• [Lens and sensor parameters]:

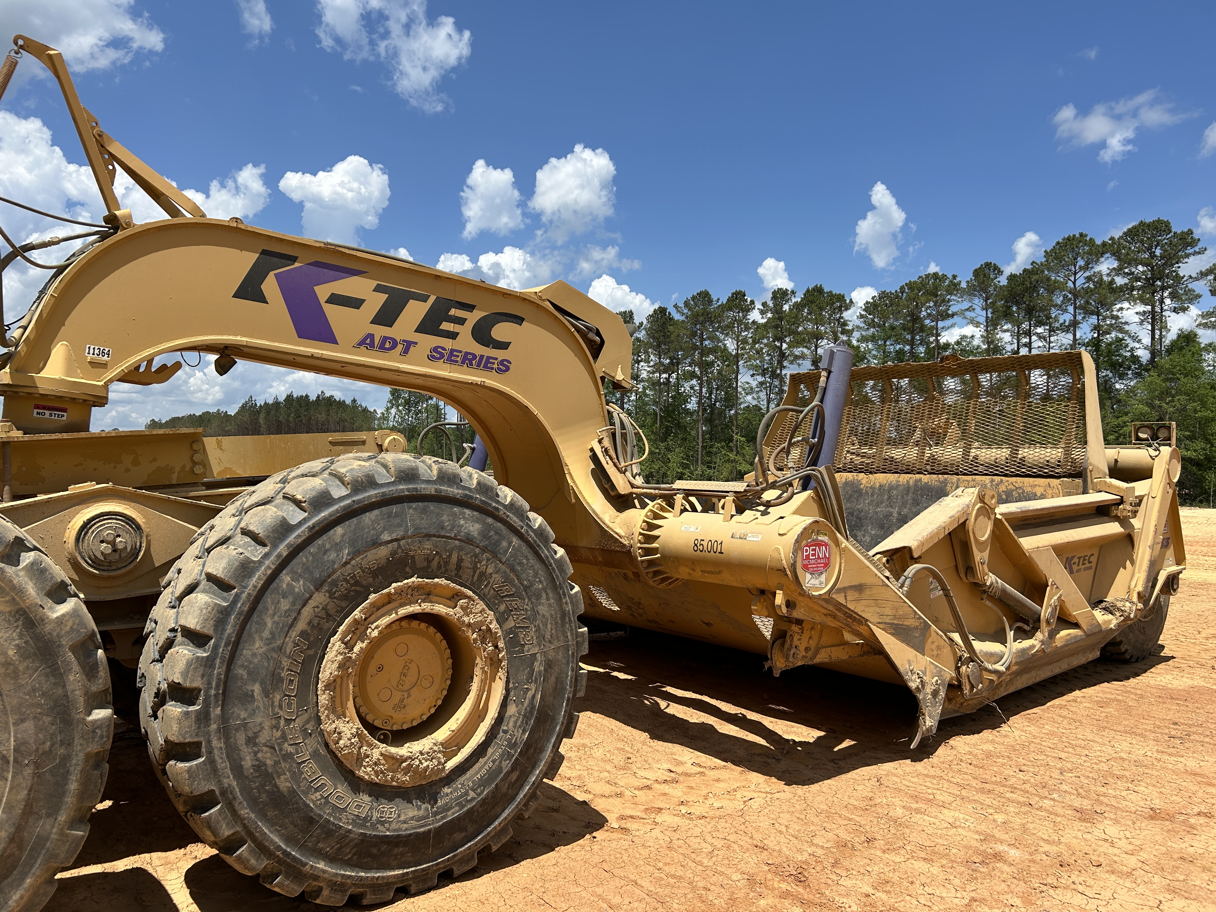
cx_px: 608
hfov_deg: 67.3
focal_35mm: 26
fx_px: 913
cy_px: 456
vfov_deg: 53.1
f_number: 1.5
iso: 50
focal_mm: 5.7
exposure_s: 1/5076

• [Work instruction]:
In your copy, please omit the pictures and print every line of the records exactly.

• [Solution to this problem]:
cx_px: 608
hfov_deg: 67.3
focal_35mm: 26
fx_px: 913
cy_px: 456
vfov_deg: 53.1
f_number: 1.5
iso: 50
focal_mm: 5.7
exposure_s: 1/5076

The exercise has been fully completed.